[Material supplied — start]

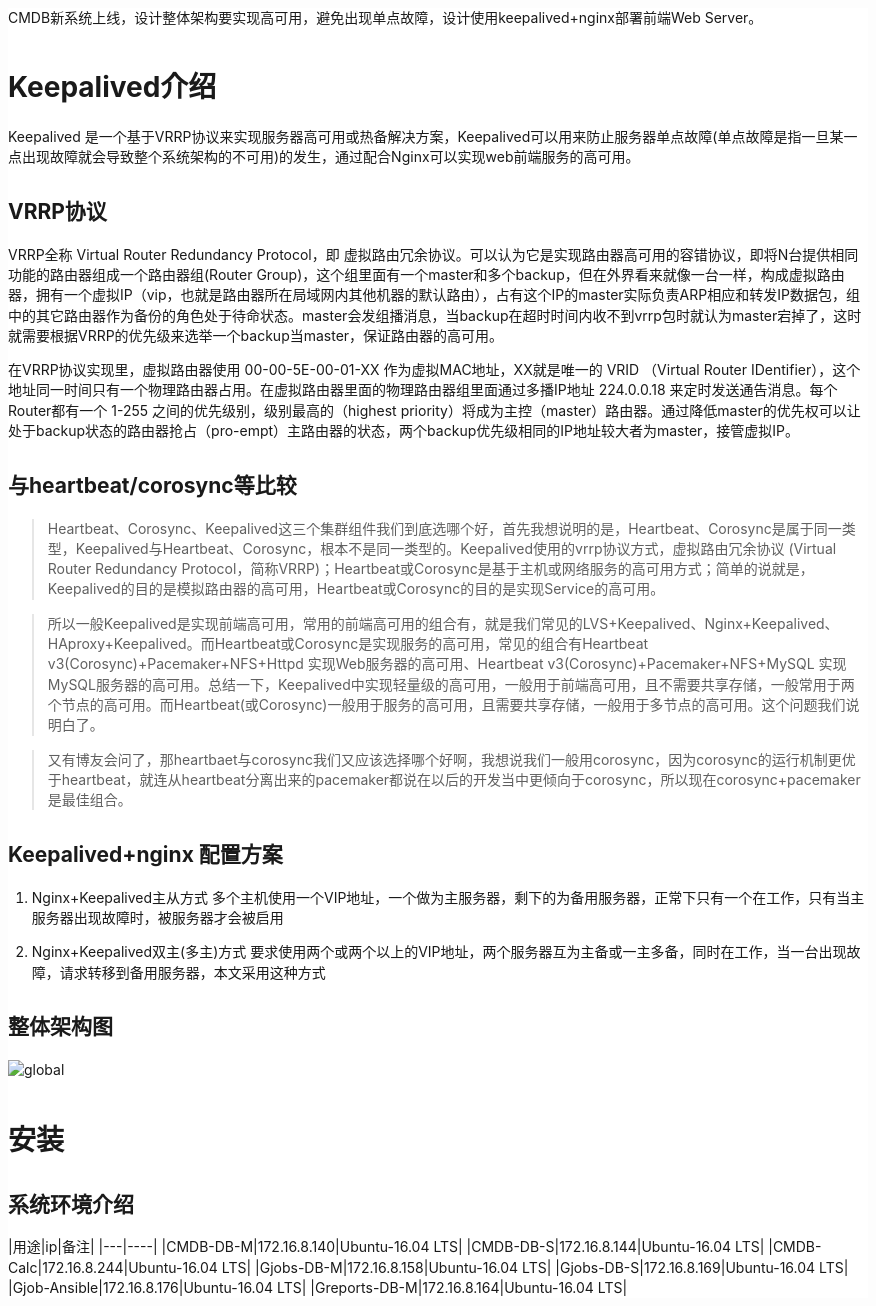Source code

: CMDB新系统上线，设计整体架构要实现高可用，避免出现单点故障，设计使用keepalived+nginx部署前端Web Server。

# Keepalived介绍
Keepalived 是一个基于VRRP协议来实现服务器高可用或热备解决方案，Keepalived可以用来防止服务器单点故障(单点故障是指一旦某一点出现故障就会导致整个系统架构的不可用)的发生，通过配合Nginx可以实现web前端服务的高可用。

## VRRP协议
VRRP全称 Virtual Router Redundancy Protocol，即 虚拟路由冗余协议。可以认为它是实现路由器高可用的容错协议，即将N台提供相同功能的路由器组成一个路由器组(Router Group)，这个组里面有一个master和多个backup，但在外界看来就像一台一样，构成虚拟路由器，拥有一个虚拟IP（vip，也就是路由器所在局域网内其他机器的默认路由），占有这个IP的master实际负责ARP相应和转发IP数据包，组中的其它路由器作为备份的角色处于待命状态。master会发组播消息，当backup在超时时间内收不到vrrp包时就认为master宕掉了，这时就需要根据VRRP的优先级来选举一个backup当master，保证路由器的高可用。

在VRRP协议实现里，虚拟路由器使用 00-00-5E-00-01-XX 作为虚拟MAC地址，XX就是唯一的 VRID （Virtual Router IDentifier），这个地址同一时间只有一个物理路由器占用。在虚拟路由器里面的物理路由器组里面通过多播IP地址 224.0.0.18 来定时发送通告消息。每个Router都有一个 1-255 之间的优先级别，级别最高的（highest priority）将成为主控（master）路由器。通过降低master的优先权可以让处于backup状态的路由器抢占（pro-empt）主路由器的状态，两个backup优先级相同的IP地址较大者为master，接管虚拟IP。

## 与heartbeat/corosync等比较
>Heartbeat、Corosync、Keepalived这三个集群组件我们到底选哪个好，首先我想说明的是，Heartbeat、Corosync是属于同一类型，Keepalived与Heartbeat、Corosync，根本不是同一类型的。Keepalived使用的vrrp协议方式，虚拟路由冗余协议 (Virtual Router Redundancy Protocol，简称VRRP)；Heartbeat或Corosync是基于主机或网络服务的高可用方式；简单的说就是，Keepalived的目的是模拟路由器的高可用，Heartbeat或Corosync的目的是实现Service的高可用。

>所以一般Keepalived是实现前端高可用，常用的前端高可用的组合有，就是我们常见的LVS+Keepalived、Nginx+Keepalived、HAproxy+Keepalived。而Heartbeat或Corosync是实现服务的高可用，常见的组合有Heartbeat v3(Corosync)+Pacemaker+NFS+Httpd 实现Web服务器的高可用、Heartbeat v3(Corosync)+Pacemaker+NFS+MySQL 实现MySQL服务器的高可用。总结一下，Keepalived中实现轻量级的高可用，一般用于前端高可用，且不需要共享存储，一般常用于两个节点的高可用。而Heartbeat(或Corosync)一般用于服务的高可用，且需要共享存储，一般用于多节点的高可用。这个问题我们说明白了。

>又有博友会问了，那heartbaet与corosync我们又应该选择哪个好啊，我想说我们一般用corosync，因为corosync的运行机制更优于heartbeat，就连从heartbeat分离出来的pacemaker都说在以后的开发当中更倾向于corosync，所以现在corosync+pacemaker是最佳组合。

## Keepalived+nginx 配置方案

1. Nginx+Keepalived主从方式
多个主机使用一个VIP地址，一个做为主服务器，剩下的为备用服务器，正常下只有一个在工作，只有当主服务器出现故障时，被服务器才会被启用

2. Nginx+Keepalived双主(多主)方式
要求使用两个或两个以上的VIP地址，两个服务器互为主备或一主多备，同时在工作，当一台出现故障，请求转移到备用服务器，本文采用这种方式


## 整体架构图
![global](https://illlusion.github.io/resource/images/web/nginx/keepalived-nginx.png)

# 安装

## 系统环境介绍

|用途|ip|备注|
|---|----|
|CMDB-DB-M|172.16.8.140|Ubuntu-16.04 LTS|
|CMDB-DB-S|172.16.8.144|Ubuntu-16.04 LTS|
|CMDB-Calc|172.16.8.244|Ubuntu-16.04 LTS|
|Gjobs-DB-M|172.16.8.158|Ubuntu-16.04 LTS|
|Gjobs-DB-S|172.16.8.169|Ubuntu-16.04 LTS|
|Gjob-Ansible|172.16.8.176|Ubuntu-16.04 LTS|
|Greports-DB-M|172.16.8.164|Ubuntu-16.04 LTS|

[Material supplied — finish]

### Aim of the task
State in a single number how many lines in the data include the word "Ubuntu".

### Answer
7